Each team get to play as both sides, usually one or two times, and sides are shifted at predetermined time intervals.

== Scoring system ==
Score and time is kept by a score keeper, who also has the final say in whether inner team players are caught out at the end of a batting round.

Generic scoring system (Due to the lack of a professional organisation governing brännboll, many local varieties exist):
- Home run (Frivarv/Helrunda) – 6 points for batting team
- Player passing fourth base (Varvning) – 1 point for batting team
- Team Caught out (Utbränd) – 5 points for catching team
- Caught out (Bränd) – 1 point for catching team
- Fly ball (catch the ball before it hits the ground) (Lyra) – 1 points for catching team
- Single-Hand fly ball - 2 points
  - In some varieties, catching the ball with one hand only (Enhandslyra) may yield more points

== Penalty system ==
Generic penalty system (Several varieties exist)

- First time – warning.
- Second time – 5 penalty points.
- Third time – 10 penalty points.
- Fourth time – disqualification, the opponent wins.

== Popularity and variations ==
While not being an organized sport with teams, a league and clearly defined rules, it is appreciated by children of all ages during school or after, and friends after work play for fun.

Since 1974 an annual Students World Championship tournament has been held in the northern city of Umeå, whereby some standardized rules are followed. The world championship is called Brännbollscupen, which is followed by the festival Brännbollsyran.

Brännboll is enjoyed by elementary schoolchildren in the American Upper Midwest (particularly Minnesota), due to the area's large Scandinavian influence.

★ ★ ★ ★

WHAT YOU ARE ASKED TO DO |
Answer these from the brännboll passage:
(a) How many points does a home run earn the batting team?
(b) Under the generic penalty system, what happens the fourth time?
(c) Since what year has the annual Students World Championship been held in Umeå?

COLLECTED DATA |
★ ★ ★ ★

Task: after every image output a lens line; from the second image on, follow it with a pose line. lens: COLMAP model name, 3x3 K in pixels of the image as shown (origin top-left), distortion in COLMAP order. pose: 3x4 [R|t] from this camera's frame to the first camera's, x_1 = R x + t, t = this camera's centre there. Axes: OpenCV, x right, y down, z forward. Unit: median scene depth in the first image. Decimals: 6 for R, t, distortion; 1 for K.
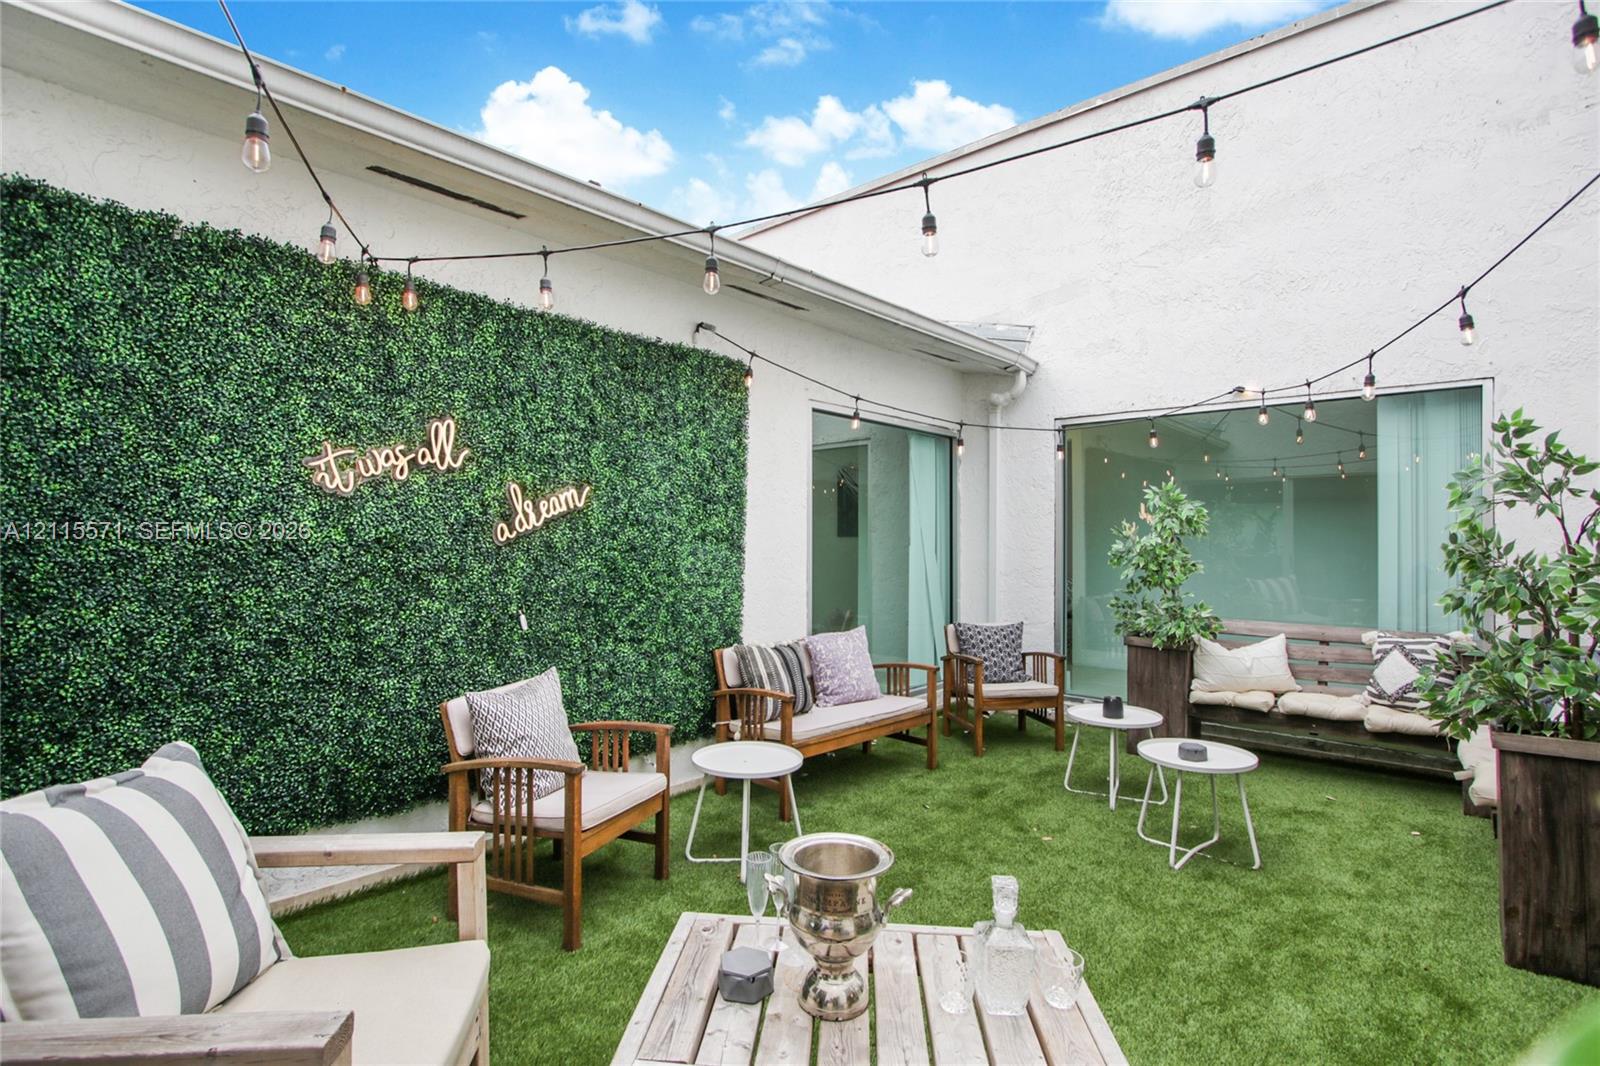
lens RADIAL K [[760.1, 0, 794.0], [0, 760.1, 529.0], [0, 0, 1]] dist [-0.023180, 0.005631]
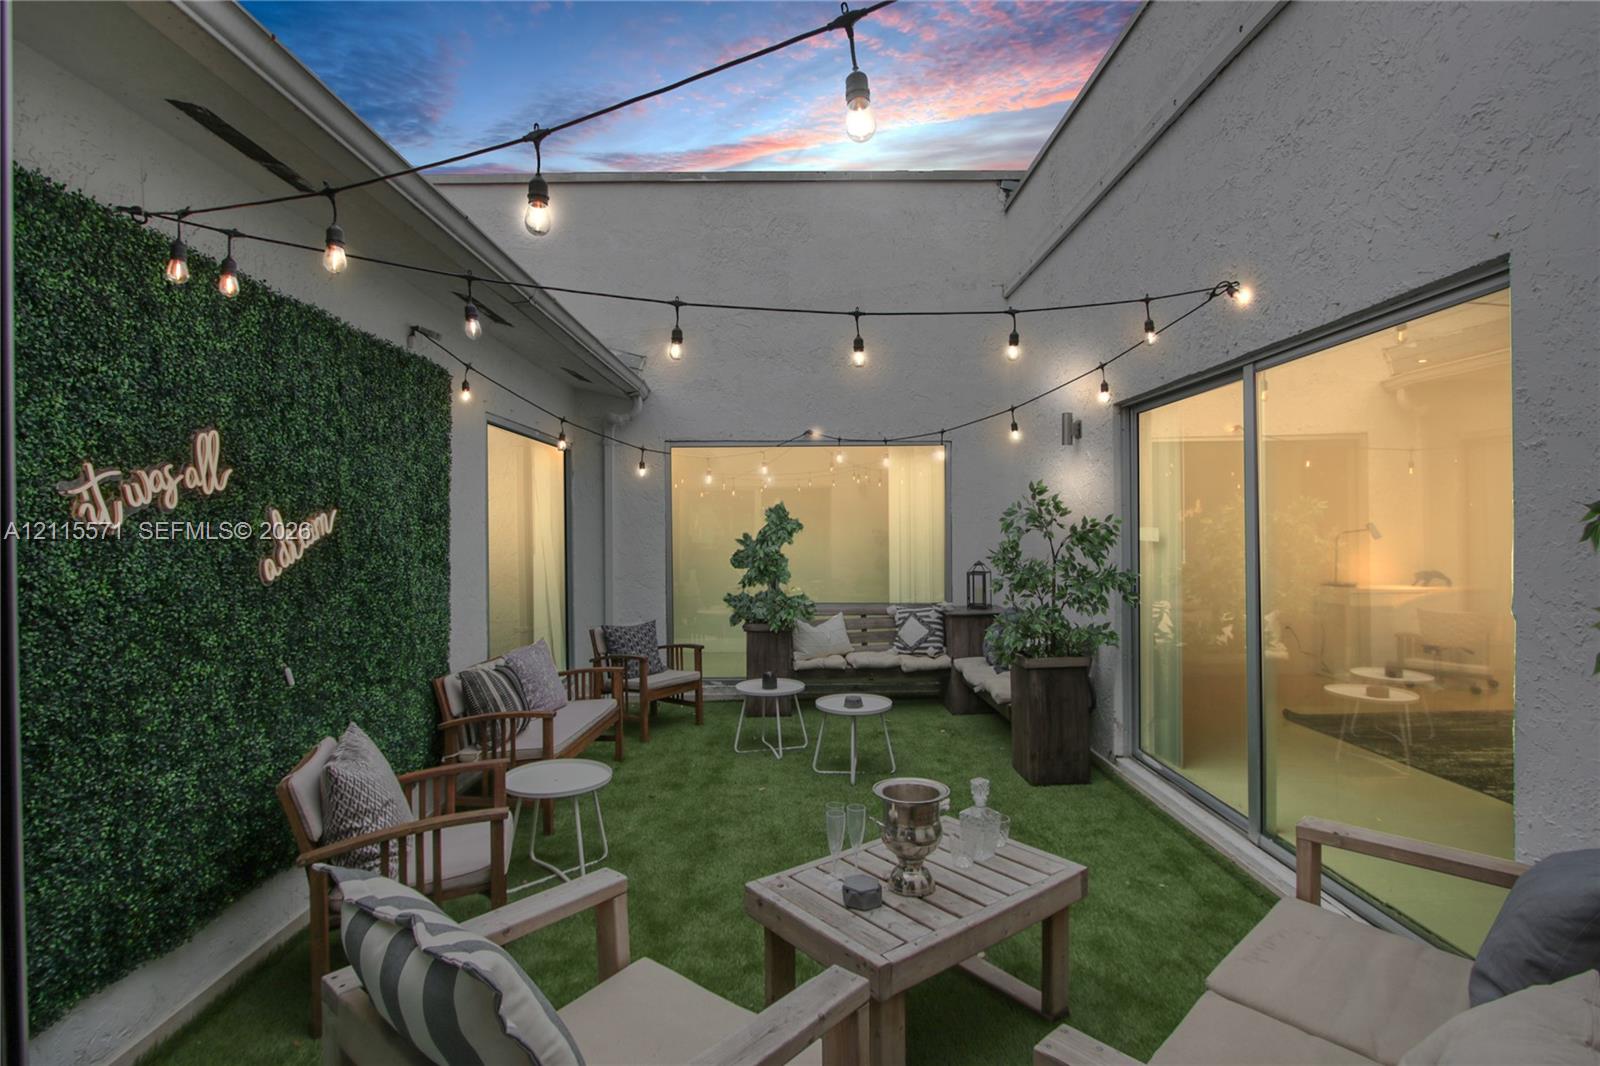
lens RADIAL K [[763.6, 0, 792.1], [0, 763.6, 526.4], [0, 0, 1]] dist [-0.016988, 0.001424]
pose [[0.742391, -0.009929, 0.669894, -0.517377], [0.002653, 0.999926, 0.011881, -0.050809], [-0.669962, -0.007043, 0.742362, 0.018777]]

★ ★ ★ ★

RESULT |
(a) 6 points.
(b) Disqualification, and the opponent wins.
(c) 1974.